Problem:
Return everything in the cover letter from "Re:        The Calvert Fund" down to "are addressed below.", copied word for word.

COVER 4 filename4.htm cover letter

June 18, 2009

 

Valerie J. Lithotomos, Esq.
Division of Investment Management
Securities and Exchange Commission
100 F Street, NE
Washington, DC 20549

 

Re:        The Calvert Fund (the "Fund")
               SEC File No. 333-159446
               Form N-14
               Pre-Effective Amendment No. 3
 

Dear Ms. Lithotomos:

This letter and Pre-Effective Amendment No. 3 serve as a response to comments made by the SEC staff (the "Staff") by telephone to Lance King of Calvert on June 11, 2009, regarding the above-referenced Form N-14 Registration Statement and its subsequent pre-effective amendments. Staff comments are addressed below.

Reorganization Costs. In the section of the Prospectus/Proxy Statement titled "Voting Information," the costs of the Reorganization are now provided. Note that the disclosure has been revised to indicate that Calvert Asset Management Company, Inc. ("CAMCO") will bear the costs of the Reorganizations, as opposed to the funds. Accordingly, in each Agreement and Plan of Reorganization, "Section 11. Expenses" has been revised to indicate that CAMCO will bear the costs of the Reorganization.

Dataset excerpts:

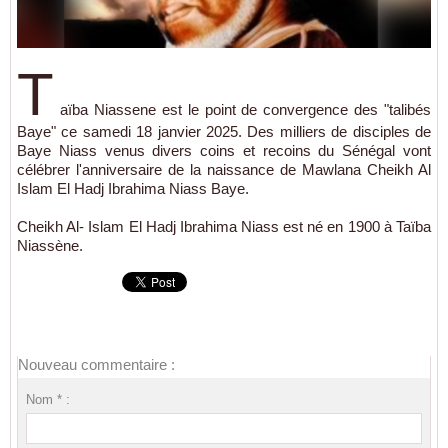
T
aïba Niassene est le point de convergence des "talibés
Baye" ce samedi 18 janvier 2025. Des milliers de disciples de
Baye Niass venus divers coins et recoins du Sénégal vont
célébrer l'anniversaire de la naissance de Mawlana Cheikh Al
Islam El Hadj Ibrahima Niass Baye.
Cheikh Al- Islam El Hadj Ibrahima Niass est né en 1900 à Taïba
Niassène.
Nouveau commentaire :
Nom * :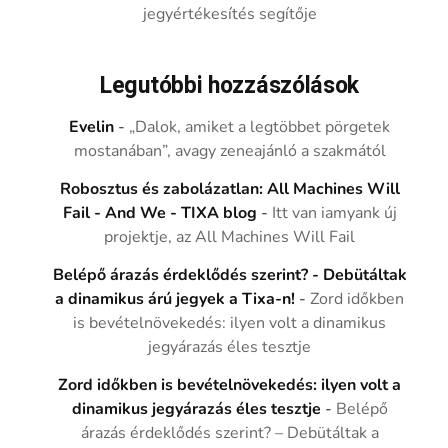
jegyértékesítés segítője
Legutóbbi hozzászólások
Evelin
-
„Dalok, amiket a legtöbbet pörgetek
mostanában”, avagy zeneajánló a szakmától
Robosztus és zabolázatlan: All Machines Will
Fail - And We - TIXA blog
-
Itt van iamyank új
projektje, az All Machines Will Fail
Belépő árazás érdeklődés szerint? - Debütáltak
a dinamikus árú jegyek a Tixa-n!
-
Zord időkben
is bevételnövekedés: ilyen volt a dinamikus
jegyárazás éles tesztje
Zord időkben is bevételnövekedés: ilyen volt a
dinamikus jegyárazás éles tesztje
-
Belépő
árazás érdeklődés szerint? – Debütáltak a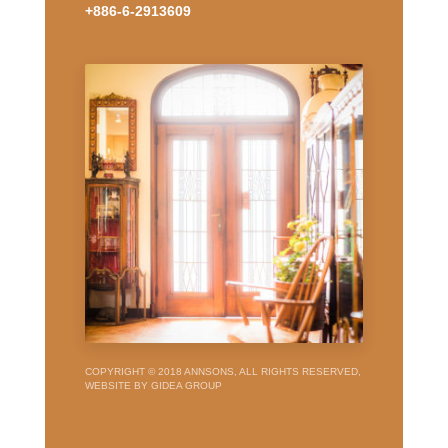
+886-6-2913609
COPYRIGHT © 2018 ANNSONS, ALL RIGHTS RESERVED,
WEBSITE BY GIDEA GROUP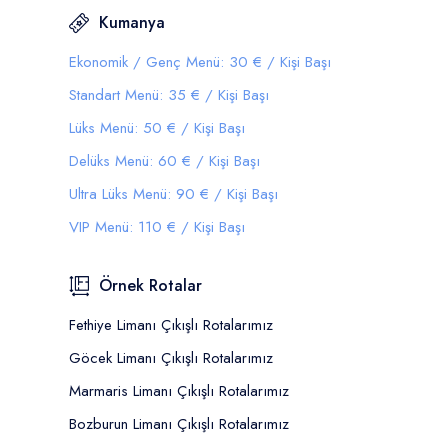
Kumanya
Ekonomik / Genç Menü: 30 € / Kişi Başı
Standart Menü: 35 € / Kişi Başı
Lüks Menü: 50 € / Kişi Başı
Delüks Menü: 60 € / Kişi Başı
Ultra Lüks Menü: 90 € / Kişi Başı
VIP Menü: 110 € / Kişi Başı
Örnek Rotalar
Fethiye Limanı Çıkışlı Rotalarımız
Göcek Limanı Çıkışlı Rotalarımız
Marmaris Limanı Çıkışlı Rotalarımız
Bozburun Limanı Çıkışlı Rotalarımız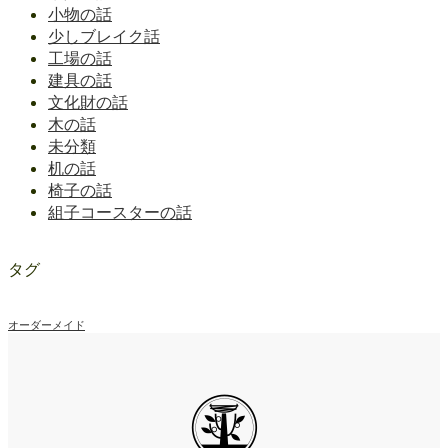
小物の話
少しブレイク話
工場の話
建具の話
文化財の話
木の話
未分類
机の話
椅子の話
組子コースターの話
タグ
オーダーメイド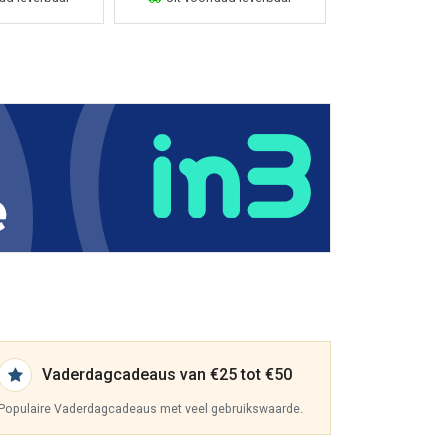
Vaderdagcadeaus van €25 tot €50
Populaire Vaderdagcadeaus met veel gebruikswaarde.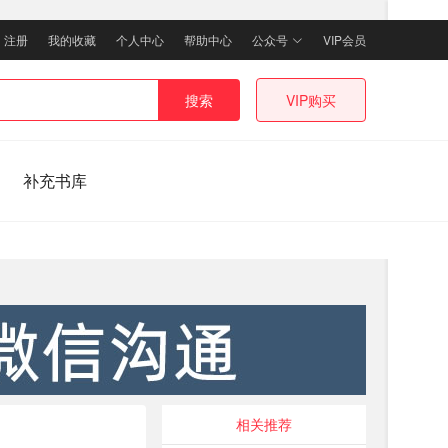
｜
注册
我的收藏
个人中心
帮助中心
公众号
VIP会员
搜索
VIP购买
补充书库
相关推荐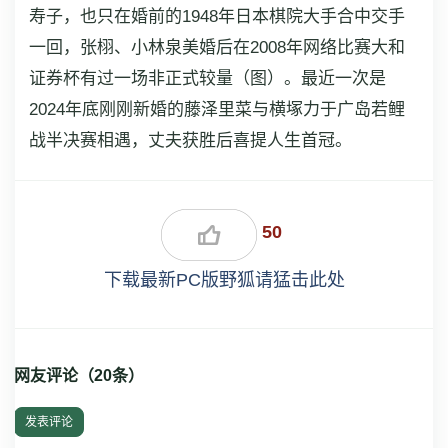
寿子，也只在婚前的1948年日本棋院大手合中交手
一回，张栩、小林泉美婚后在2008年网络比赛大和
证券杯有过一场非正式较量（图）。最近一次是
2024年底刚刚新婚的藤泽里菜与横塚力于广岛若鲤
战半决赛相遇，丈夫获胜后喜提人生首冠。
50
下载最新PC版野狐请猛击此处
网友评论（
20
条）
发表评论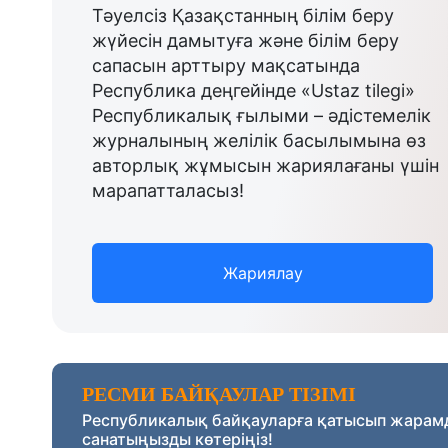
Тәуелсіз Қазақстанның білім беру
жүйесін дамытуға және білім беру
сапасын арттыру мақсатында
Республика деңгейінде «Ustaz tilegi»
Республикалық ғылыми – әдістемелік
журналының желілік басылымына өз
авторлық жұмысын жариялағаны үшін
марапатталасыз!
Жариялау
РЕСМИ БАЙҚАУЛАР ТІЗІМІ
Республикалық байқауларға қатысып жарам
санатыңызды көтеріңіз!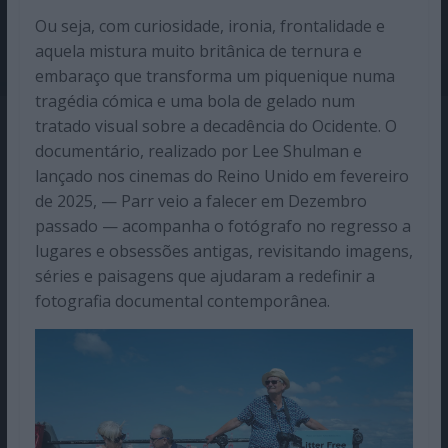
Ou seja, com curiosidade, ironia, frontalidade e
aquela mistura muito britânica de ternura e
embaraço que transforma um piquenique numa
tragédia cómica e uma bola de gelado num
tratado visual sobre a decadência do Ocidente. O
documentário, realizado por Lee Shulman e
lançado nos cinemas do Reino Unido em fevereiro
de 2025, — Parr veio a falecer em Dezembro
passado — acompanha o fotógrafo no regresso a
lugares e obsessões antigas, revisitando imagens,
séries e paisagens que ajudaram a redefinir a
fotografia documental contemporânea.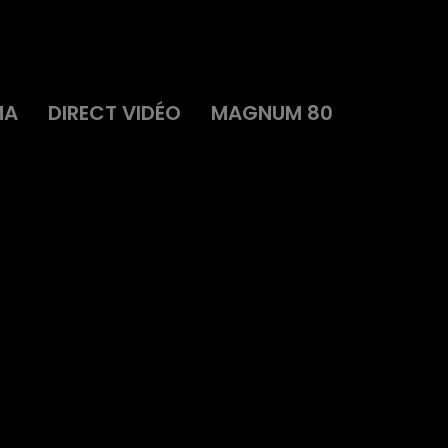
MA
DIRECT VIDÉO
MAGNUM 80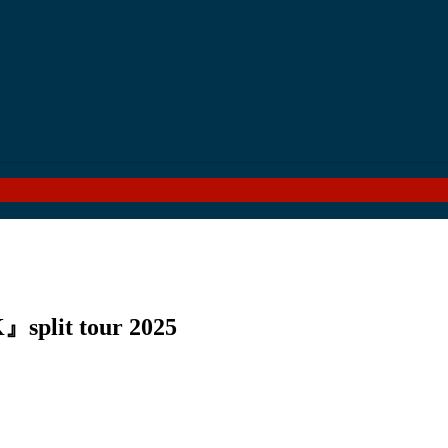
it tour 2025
--
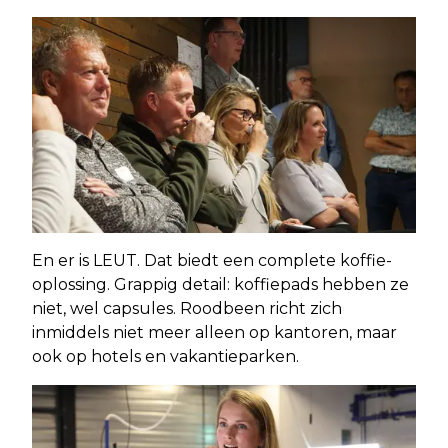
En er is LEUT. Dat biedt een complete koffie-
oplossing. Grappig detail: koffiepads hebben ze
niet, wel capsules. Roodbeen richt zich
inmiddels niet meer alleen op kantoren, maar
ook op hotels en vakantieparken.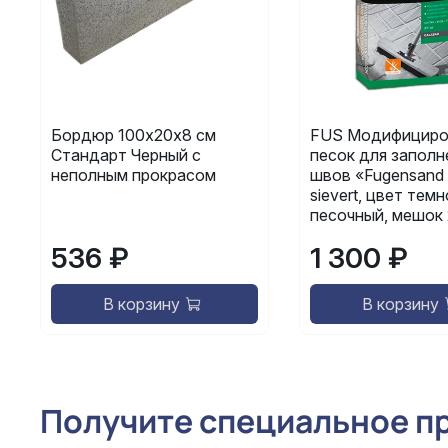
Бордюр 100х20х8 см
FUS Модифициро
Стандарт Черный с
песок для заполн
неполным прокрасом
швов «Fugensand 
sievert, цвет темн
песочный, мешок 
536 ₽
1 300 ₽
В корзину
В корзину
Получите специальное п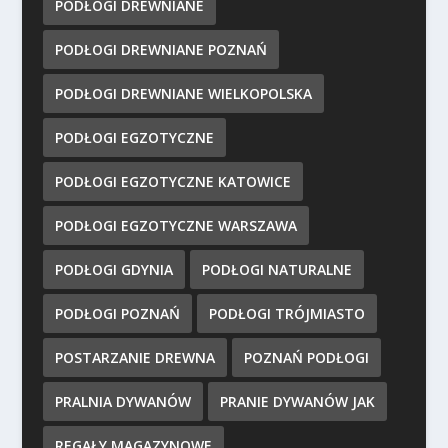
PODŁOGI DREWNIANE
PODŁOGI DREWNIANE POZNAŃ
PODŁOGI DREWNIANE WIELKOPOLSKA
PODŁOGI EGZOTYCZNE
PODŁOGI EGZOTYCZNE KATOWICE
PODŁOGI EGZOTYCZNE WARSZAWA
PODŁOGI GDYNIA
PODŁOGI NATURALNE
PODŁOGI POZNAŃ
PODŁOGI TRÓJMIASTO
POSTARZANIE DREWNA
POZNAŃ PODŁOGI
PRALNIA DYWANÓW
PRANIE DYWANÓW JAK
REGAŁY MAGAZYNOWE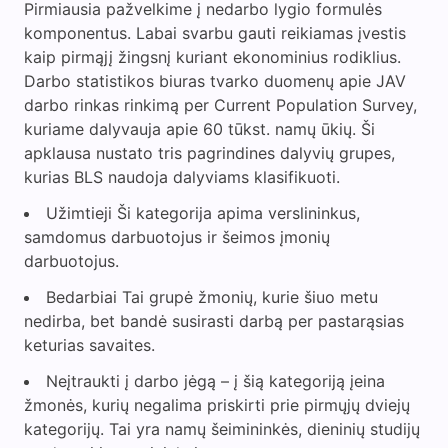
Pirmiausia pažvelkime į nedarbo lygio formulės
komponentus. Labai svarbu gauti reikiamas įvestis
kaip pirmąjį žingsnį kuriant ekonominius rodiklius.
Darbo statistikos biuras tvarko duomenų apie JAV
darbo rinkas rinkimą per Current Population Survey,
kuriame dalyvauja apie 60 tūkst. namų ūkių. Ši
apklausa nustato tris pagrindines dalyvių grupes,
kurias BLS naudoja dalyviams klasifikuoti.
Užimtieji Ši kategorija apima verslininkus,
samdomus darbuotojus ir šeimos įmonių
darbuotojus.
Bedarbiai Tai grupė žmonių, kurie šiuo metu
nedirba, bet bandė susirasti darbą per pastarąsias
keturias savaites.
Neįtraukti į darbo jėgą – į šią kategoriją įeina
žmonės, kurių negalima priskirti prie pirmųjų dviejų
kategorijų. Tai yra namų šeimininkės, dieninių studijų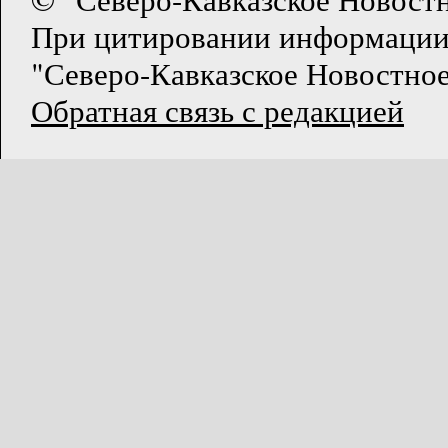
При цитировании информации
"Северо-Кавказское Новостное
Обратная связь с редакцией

Answer:
Re:        The Calvert Fund (the "Fund")
               SEC File No. 333-159446
               Form N-14
               Pre-Effective Amendment No. 3
 

Dear Ms. Lithotomos:

This letter and Pre-Effective Amendment No. 3 serve as a response to comments made by the SEC staff (the "Staff") by telephone to Lance King of Calvert on June 11, 2009, regarding the above-referenced Form N-14 Registration Statement and its subsequent pre-effective amendments. Staff comments are addressed below.